The North African OPEC member is trying to increase oil and gas production which has stagnated for a decade. But many foreign oil companies are reluctant to invest because of Algeria’s contract terms and the drop in world oil prices.
Total energy sales reached 100 million tonnes of oil equivalent, unchanged from the previous year, while production declined 1.3 percent to 153 million tonnes of oil equivalent, the data from the energy ministry said.
Energy sales make up 60 percent of the state budget and account for 95 percent of Algeria’s total exports despite efforts to diversify the economy.
Crude oil and condensate production fell 2.8 percent to 58.9 million tonnes of oil equivalent, while natural gas output dropped 1 percent to 82.5 billion cubic metres, the data showed.
Liquefied natural gas (LNG) production declined 7.6 percent to 27 million cubic metres. Oil refined products output dropped 4.6 percent to 29.3 million tonnes, and petroleum liquefied gas output rose 2 percent to 9.6 million tonnes.
Algeria relies on earnings from the energy sector to pay for its imports and a wide range of subsidies, from food to housing.
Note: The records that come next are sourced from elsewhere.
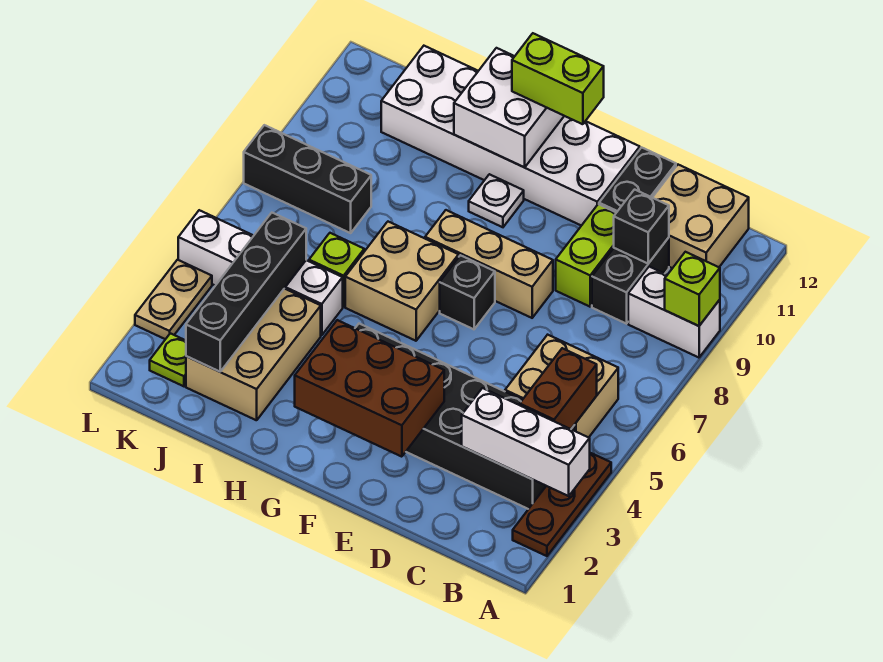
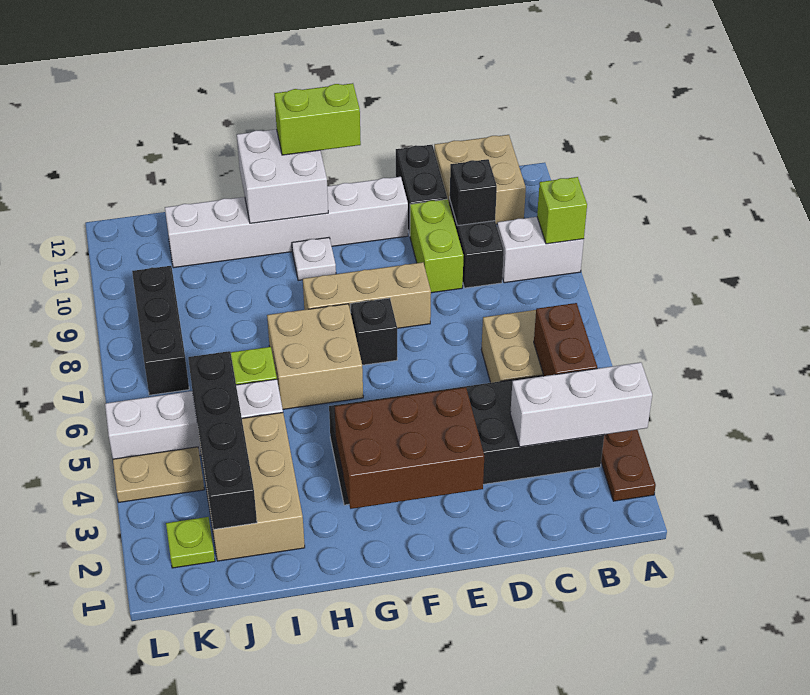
white 2x6 brick [381,46,640,226] -> white 1x6 brick [165,177,408,268]
black 1x3 brick [244,125,371,233] -> black 1x3 brick turned to [132,266,189,395]
tan 1x2 plate [135,260,212,339] -> tan 1x2 plate turned to [113,447,204,502]

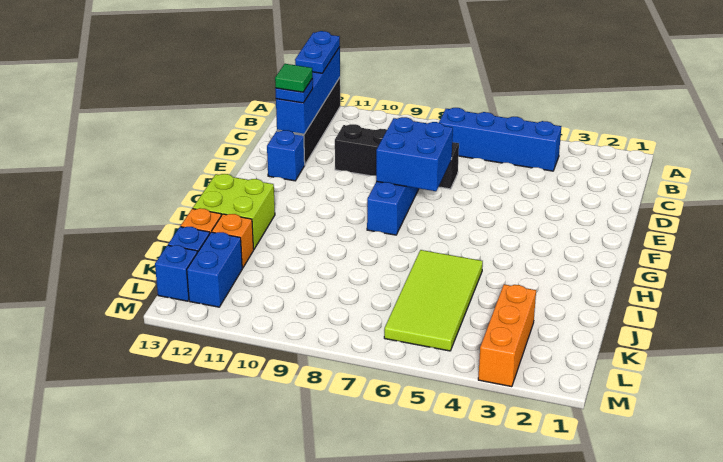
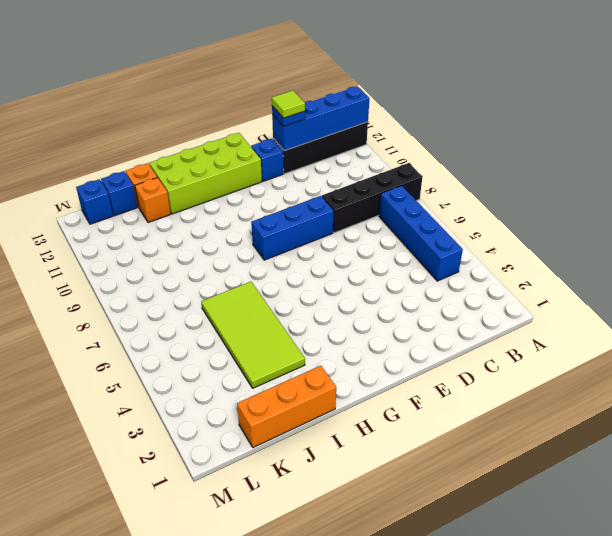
blue 1x2 plate [295,31,340,73] -> none
black 1x4 brick [335,124,459,189] -> black 1x4 brick turned to [322,163,422,233]
green 1x1 tile [275,64,312,92] -> lime 1x1 tile [272,91,305,118]
blue 2x2 brick [376,117,453,191] -> none
lime 2x2 brick [193,174,275,249] -> lime 2x4 brick [149,133,262,214]
lime 2x4 tile [384,250,483,351] -> lime 2x4 tile turned to [201,282,305,388]
orange 1x3 brick [478,284,536,387] -> orange 1x3 brick moved to [237,366,336,448]
blue 1x2 brick [187,232,242,307] -> none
But public finances have been hit by low oil prices, forcing the government to freeze some infrastructure projects and raise the price of some subsidised products.
The government has also launched a campaign to reduce domestic energy consumption but demand is still on the rise.
Demand for refined products, mainly gasoline and diesel oil, rose 5.5 percent to 18.3 million tonnes, while natural gas consumption increased by 5 percent to 39.5 billion cubic metres.
Demand for electricity rose 8 percent last year.
Foreign exchange reserves fell $35 billion in 2015 to $143 billion, while its trade deficit reached $13.71 billion in 2015, reversing a $4.306 billion surplus in the previous year.
Algeria last year made 22 oil and gas discoveries, down from 32 in 2014, as it struggles to attract foreign investment to boost its energy sector.
State energy firm Sonatrach’s main partners BP and Norway’s Statoil last month said they would withdraw foreign workers from two gas plants in the southern gasfield belt after an attack by militants on one site.
In 2014, Algeria awarded only four of 31 oil and gas blocks on offer to foreign consortiums. It has postponed a round of bids for oil and gas exploration planned for 2015, but Sonatrach is in talks with foreign partners about how to improve their offers.